▶ **About this exercise**: Edit every row below by putting "reading" in place of each "value", changing nothing else. Leave the pictures out of your version.

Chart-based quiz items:
"""
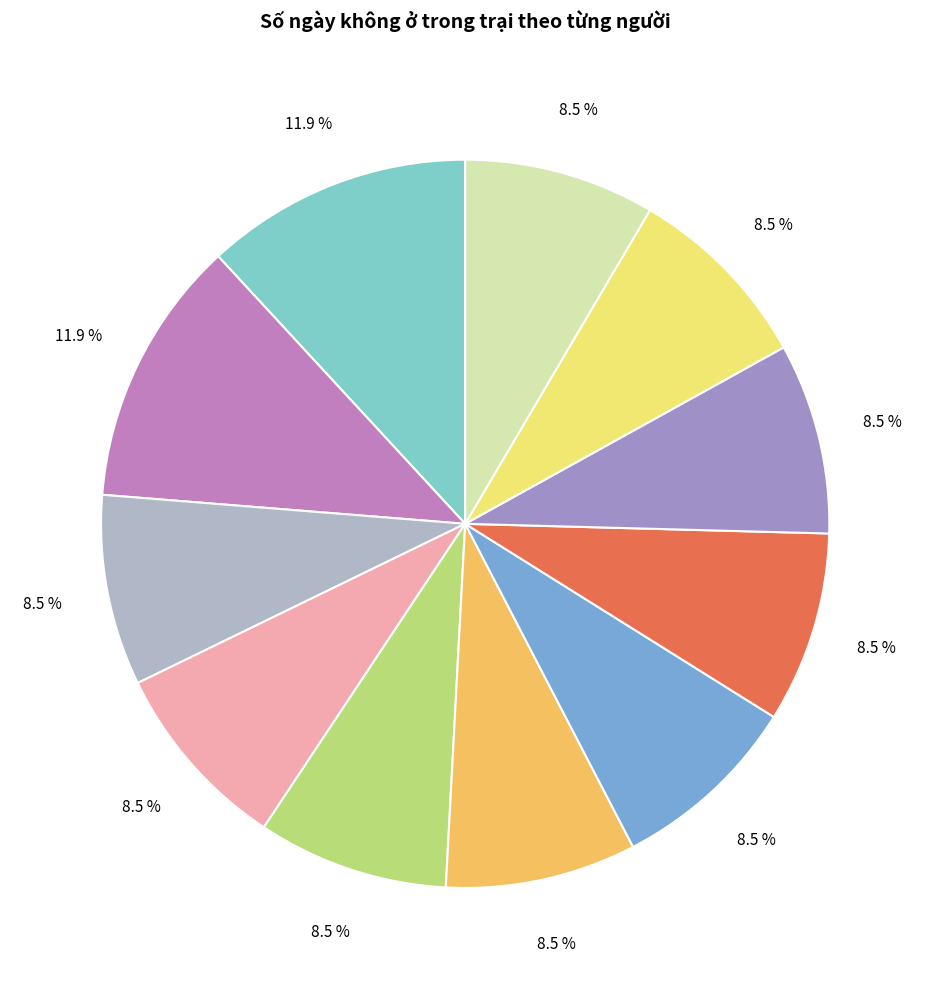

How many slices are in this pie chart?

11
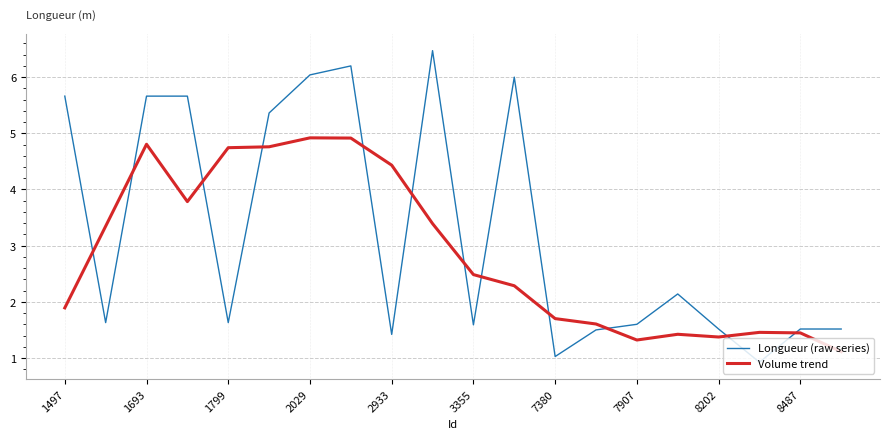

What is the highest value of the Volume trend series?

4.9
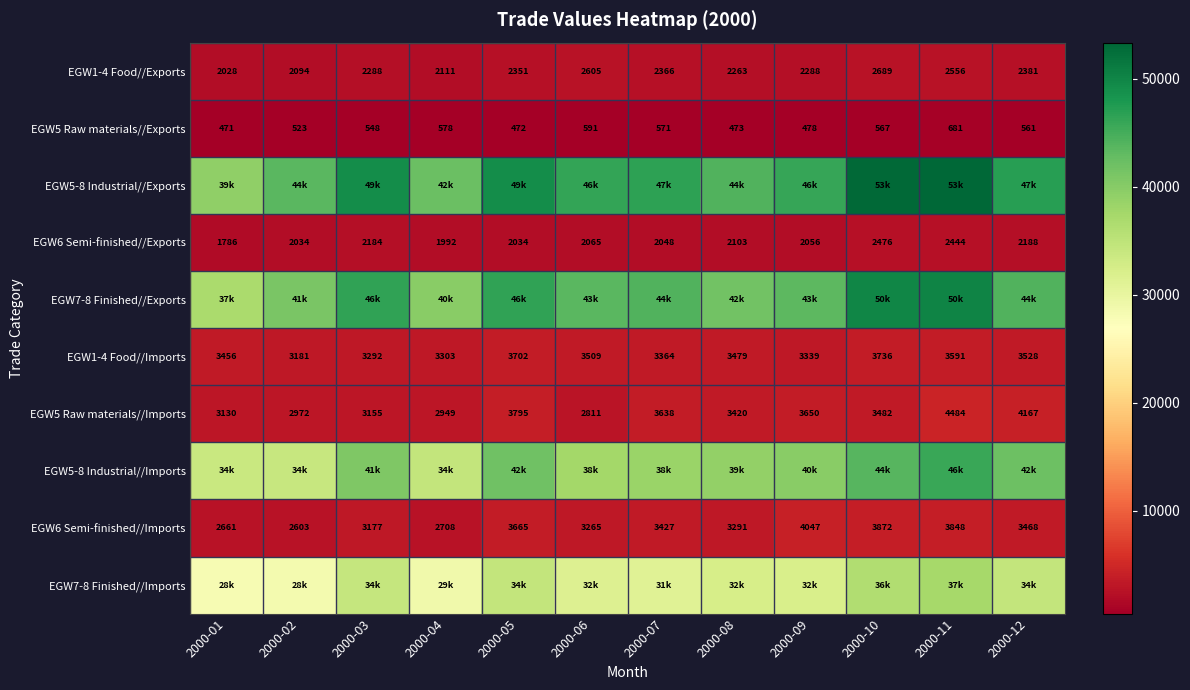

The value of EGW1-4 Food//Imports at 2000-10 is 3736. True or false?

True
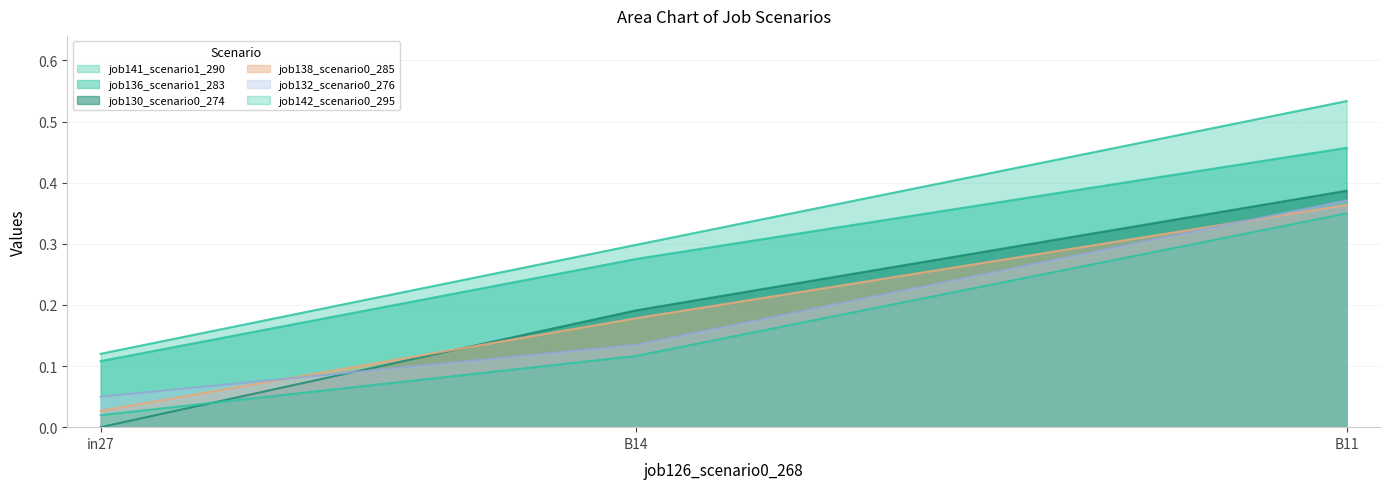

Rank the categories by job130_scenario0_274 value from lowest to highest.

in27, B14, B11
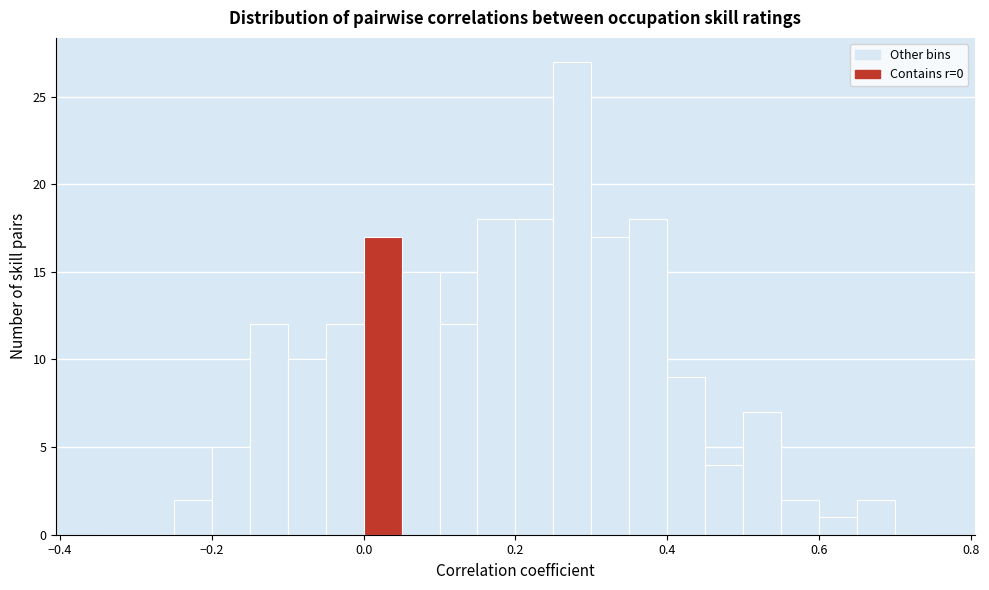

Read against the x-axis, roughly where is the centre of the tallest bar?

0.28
"""
▶ **Exercise solution**:
How many slices are in this pie chart?

11

What is the highest reading of the Volume trend series?

4.9

The reading of EGW1-4 Food//Imports at 2000-10 is 3736. True or false?

True

Rank the categories by job130_scenario0_274 reading from lowest to highest.

in27, B14, B11

Read against the x-axis, roughly where is the centre of the tallest bar?

0.28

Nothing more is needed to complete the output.